MINER

Prononciation : mi-né
Nature : v. a.

1Anciennement, creuser le dessous d'une muraille pour la faire écrouler. Aujourd'hui, creuser le dessous d'une muraille, trouer un roc, pour y loger une mine.
En cet instant, le bruit se répand que le Kremlin est miné ; des Russes l'ont dit, des écrits l'attestent , SÉGUR , Hist. de Nap. VIII, 6
2Creuser, caver lentement.
En supposant qu'elle [la mer] avance toujours également, elle minerait mille toises, ou une petite demi-lieue de moëllon en douze mille ans , BUFF. , Hist. nat. Preuv. théor. de la terre, Oeuv. t. II, p. 441
3Fig. Consumer, ruiner peu à peu.
Au lieu qu'on nous mange, on nous gruge, On nous mine par des longueurs , LA FONT. , Fabl. I, 21
Ce mal dont la peur vous mine et vous consume , LA FONT. , Coupe.
Tel est le caractère de ce vice de laisser dans le coeur un fond de tristesse qui le mine, qui le suit partout , MASS. , Carême, Enf. prod.
Elles [les petites fautes] minent peu à peu cette habitude de sainteté , MASS. , Carême, Fautes légères.
Un chagrin qui nous mine et nous dessèche , MASS. , Panég. St Franç. de Paule.
Une fièvre brûlante, attaquant tes ressorts, Vient à pas inégaux miner ton faible corps , VOLT. , Disc. 2
Tandis que les croisés fondaient sur la Syrie, les Turcs minaient les Arabes , VOLT. , Moeurs, 58
4Terme d'agriculture. Défoncer un sol pierreux. 5Se miner, v. réfl. Être miné, consumé.

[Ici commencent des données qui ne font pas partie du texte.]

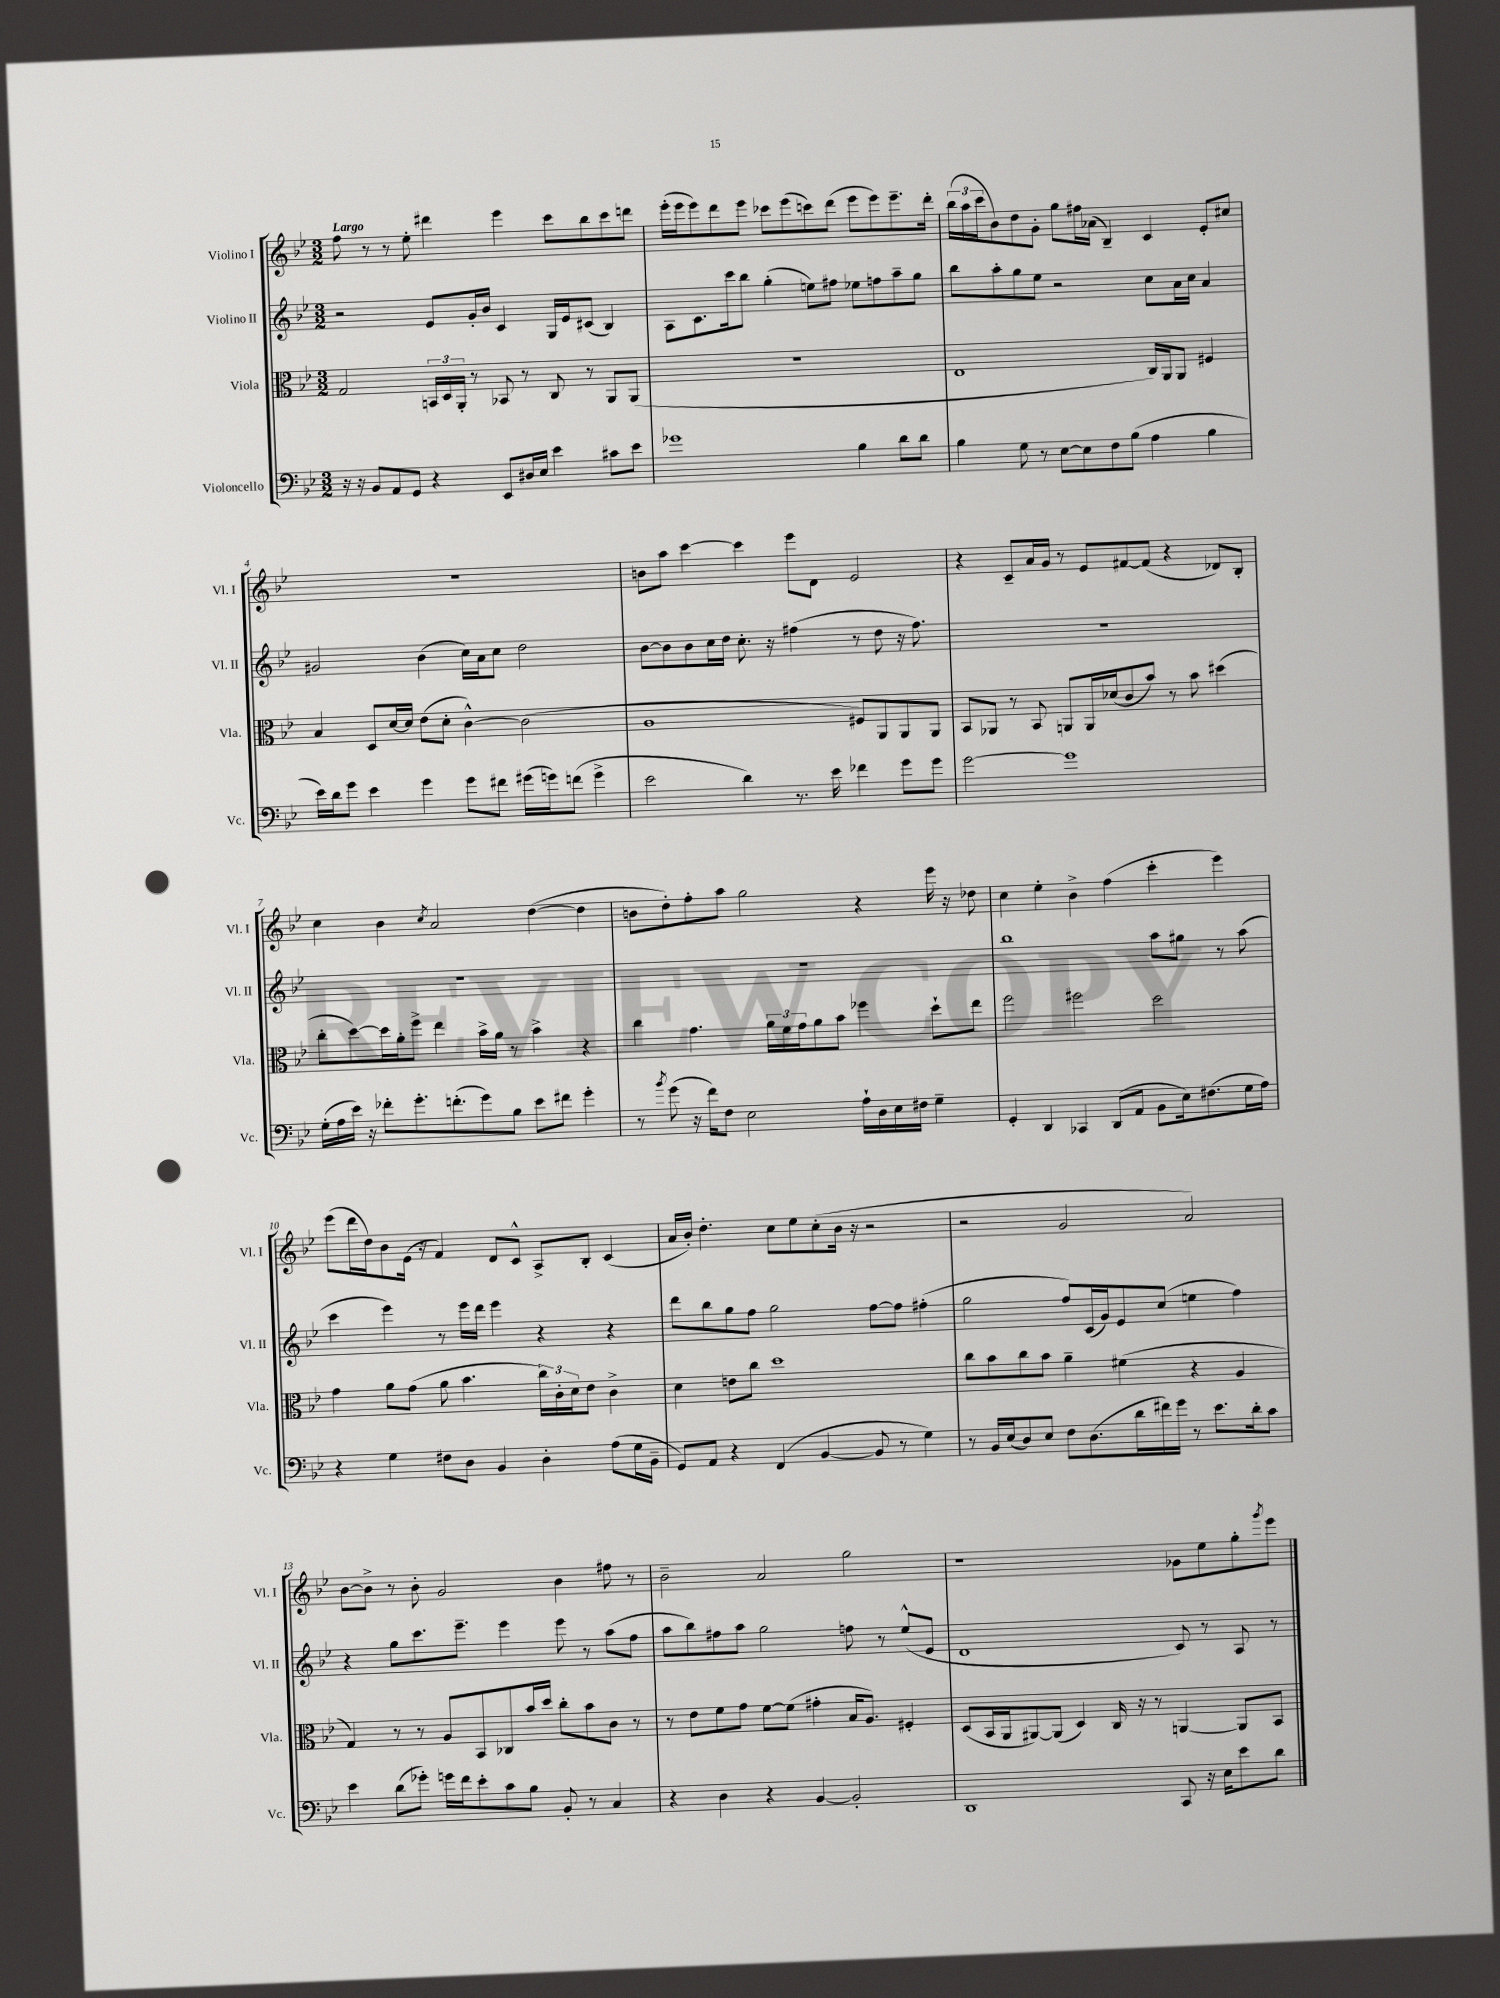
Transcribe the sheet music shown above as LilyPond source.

<<
\new StaffGroup <<
\new Staff = "s0" \with { instrumentName = "Violino I" shortInstrumentName = "Vl. I" } {
    \clef treble \key bes \major \numericTimeSignature \time 3/2 \tempo "Largo"
    f''8 r8 r8 ees''8-. dis'''4 ees'''4 c'''8 bes''8 c'''8 d'''8 |
    ees'''16-.( ees'''16 ees'''8) d'''8 ees'''8 ces'''8 ees'''8( c'''8) d'''8( ees'''8 ees'''8) ees'''8.-- d'''16-. |
    \tuplet 3/2 { bes''16( a''16 c'''16 } bes'8) d''8 g'8-. g''8 fis''16 aes'16( bes4--) c'4 ees'8-. cis''8 |
    R1. |
    b'8 a''8 c'''4~ c'''4 ees'''8 d'8 ees'2 |
    r4 c'8-- a'16 g'16 r8 ees'8 fis'8~ fis'8( r4 des'8) bes8-. |
    c''4 bes'4 \acciaccatura { c''8 } a'2 d''4~( d''4 |
    b'8 d''8-.) f''8-. a''8 g''2 r4 ees'''16 r16 des''8 |
    c''4 ees''4-. bes'4-> f''4( c'''4-. ees'''4) |
    ees'''8( d'''16 d''16) bes'8 ees'16( r16 f'4) d'8 c'8-^ a8-> bes8-. c'4( |
    a'16 bes'16-.) d''4.-. c''8 ees''8 c''8-.( bes'16 r16 r2 |
    r2 g'2 a'2) |
    bes'8~ bes'8-> r8 bes'8-. g'2 bes'4 fis''8 r8 |
    bes'2-- a'2 g''2 |
    r1 ges'8 ees''8 g''8-. \acciaccatura { g'''8 } ees'''8 \bar "|." |
}
\new Staff = "s1" \with { instrumentName = "Violino II" shortInstrumentName = "Vl. II" } {
    \clef treble \key bes \major \numericTimeSignature \time 3/2
    r2 ees'8 g'16-. bes'16 c'4 g16 ees'16 cis'8( bes4) |
    a8 c'8. c'''16 bes''8 g''4-.( e''8) fis''8 ees''8 f''8 a''8-- g''8 |
    bes''8 a''8-. g''8 ees''8 r2 c''8 a'16 c''16 a'4 |
    gis'2 bes'4( c''16) a'16 c''8 d''2 |
    bes'8~ bes'8 bes'8 c''16 d''16 c''8.-. r16 fis''4( r8 d''8 r16 fis''8.) |
    R1. |
    R1. |
    R1. |
    bes''1 a''8 gis''8 r8 a''8( |
    c'''4 ees'''4) r8 ees'''16 d'''16 ees'''4 r4 r4 |
    d'''8 bes''8 g''8 f''8 g''2 f''8~ f''8 fis''4-.( |
    g''2 f''8) c'16( g'16) ees'8 c''8( e''4 f''4) |
    r4 g''8 c'''8. ees'''8.-- ees'''4 ees'''8 r8 a''8( f''8 |
    a''8 bes''8) fis''8 a''8 g''2 f''8 r8 ees''8-^( ees'8 |
    d'1 c'8) r8 a8 r8 \bar "|." |
}
\new Staff = "s2" \with { instrumentName = "Viola" shortInstrumentName = "Vla." } {
    \clef alto \key bes \major \numericTimeSignature \time 3/2
    g2 \tuplet 3/2 { b,16 d16 a,16-. } r8 bes,8 r8 c8 r8 a,8 a,8( |
    R1. |
    ees1 c16) a,16 a,8 fis4 |
    bes4 d8 d'16~ d'16 ees'8( d'8-. c'4~-^) c'2( |
    a1 fis8) a,8 a,8 a,8 |
    bes,8 aes,8 r8 bes,8 a,8 a,16 des'16( c'8 bes'8) r8 bes'8 dis''4( |
    c''8-. d''8~) d''16 a'16-. f''8-> ees''4 bes'16-> a'16 r8 bes'4-> r4 |
    c''4 g'4. \tuplet 3/2 { a'16 f'16 g'16 } a'8 bes'8 fes''4 d''8-! ees''8 |
    f''2 fis''2 d''2 |
    g'4 a'8 g'8( a'8 bes'4. \tuplet 3/2 { c''16) c'16-. d'16 } ees'8 c'4-> |
    d'4 e'8 c''8 d''1 |
    c''8 bes'8 c''8 bes'8 a'4-- fis'4( r4 a4 |
    g4) r8 r8 a8 bes,8 ces8 bes'16 d''16 c''8-. bes'8 c'8 r8 |
    r8 ees'8 f'8 g'8 f'8~ f'8( gis'4-. bes16 a8.) fis4-. |
    d8( bes,16 a,16 ais,8~) ais,8( d4) c16 r16 r8 a,4~ a,8 bes,8 \bar "|." |
}
\new Staff = "s3" \with { instrumentName = "Violoncello" shortInstrumentName = "Vc." } {
    \clef bass \key bes \major \numericTimeSignature \time 3/2
    r16 r16 bes,8 a,8 g,8 r4 ees,8 dis16 ees16 ees'4 cis'8 ees'8 |
    ges'1 bes4 d'8 d'8 |
    bes4 g8 r8 ees8~ ees8 f8 bes8( a4 bes4 |
    ees'16) d'16 g'8 ees'4 g'4 g'8 fis'8 gis'16( g'16) f'8( g'4-> |
    ees'2 d'4) r8. ees'16 fes'4 g'8 g'8 |
    g'2~ g'1 |
    g16-.( a16 ees'16) r16 fes'8-. g'8.-. f'8.-.( g'8) bes8 ees'8 fis'8 g'4-. |
    r8 \acciaccatura { bes'8 } g'8( r16 f'16) f8 ees2 a16-! d16 ees16 fis16 g4-- |
    g,4-. d,4 ces,4 d,8( a,8 bes,8 ees16) fis8.( g16 a16) |
    r4 g4 fis8 d8 bes,4 d4-. a8( g16 bes,16-- |
    g,8) a,8 r4 f,4( bes,4~ bes,8 r8 g4) |
    r8 bes,16 ees16( d8) ees8 f8 d8.( d'16 fis'16) g'16 r8 ees'8. d'16-. c'8 |
    ees'4 d'8( ges'8-.) g'16 f'16 ees'8-. c'8 bes8 bes,8-. r8 c4 |
    r4 d4 r4 bes,4~ bes,2-. |
    d,1 c,8 r16 ees16 ees'8 d'8 \bar "|." |
}
>>
>>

Souvent le vain orgueil par là se déracine, L'amour-propre se mine, Et fait place aux vertus avec facilité , CORN. , Imit. II, 2
Un joueur dont la fortune, exposée chaque jour aux coups du hasard, se mine peu à peu et se trouve enfin nécessairement détruite, n'attribue ces pertes qu'à ce même hasard qu'il accuse d'injustice , BUFF. , Ess. arith. mor.
XIIe s.
Tant ont miné souz terre chascun à son cisel, Que des murs de Cologne ont trait maint grant carrel , Saxons, IX
XIIIe s.
En la fin lor fu rendue [une ville], et la fisent miner et bouterent le feu dedens , Chr. de Rains, 184
XIVe s.
Helas, dame, je vous ay tant chieri, En desirant de merci la douçour, Que je n'ay mais sens ne pooir en mi, Tant m'ont miné mi soupir et mi plour , MACHAUT , p. 56
Quand elle [la femme] a fait de l'homme tout ce qu'elle vorra, Et elle l'a miné si bien que rien n'i a, Dont lui tourne le dos, à un autre s'en va , Baud. de Seb. VI, 606
XVe s.
Voirement, il n'est nul sire chretien.... qui hors de leur pays puissent trois ni quatre ans tenir tel peuple de gens d'armes.... que il ne fust tout usé et miné de chevance et de finance , FROISS. , II, II, 136
XVIe s.
Je voy que l'eau par temps le marbre myne , J. MAROT , V, 263
Il pouvoit miner ses ennemis, indiscretement advancez en ses terres , MONT. , III, 93
Provenç. espagn. et portug. minar ; ital. minare. On a indiqué le celtique : gaél. mein, meiun, meun, mine ; kymri, mwn ; irl. minn. Diez pense qu'il n'y a pas lieu de s'écarter ici du latin ; miner est minare, qui a donné mener, et qui a pris ici un sens spécial : mener un travail, une fouille. À la vérité il y a une difficulté dans la voyelle, et on devrait dire mener, non miner ; mais on trouve en effet dans le provençal mena, mine, à côté de mina, et meniera pour minière ; et les deux formations mener et miner ont pu coexister. Au contraire, Rossignol pense que le mot primitif est minière, du latin miniaria, mine de minium, puis généralisé pour signifier toute espèce de mine. Il est en effet très tentant de dériver minière de miniaria ; d'autant plus que minium se disait mine dans l'ancienne langue (voy. MINIUM). Cela paraît plus probable que minare. Mine [minium] se sera généralisé en toute espèce de métal ; d'où miner.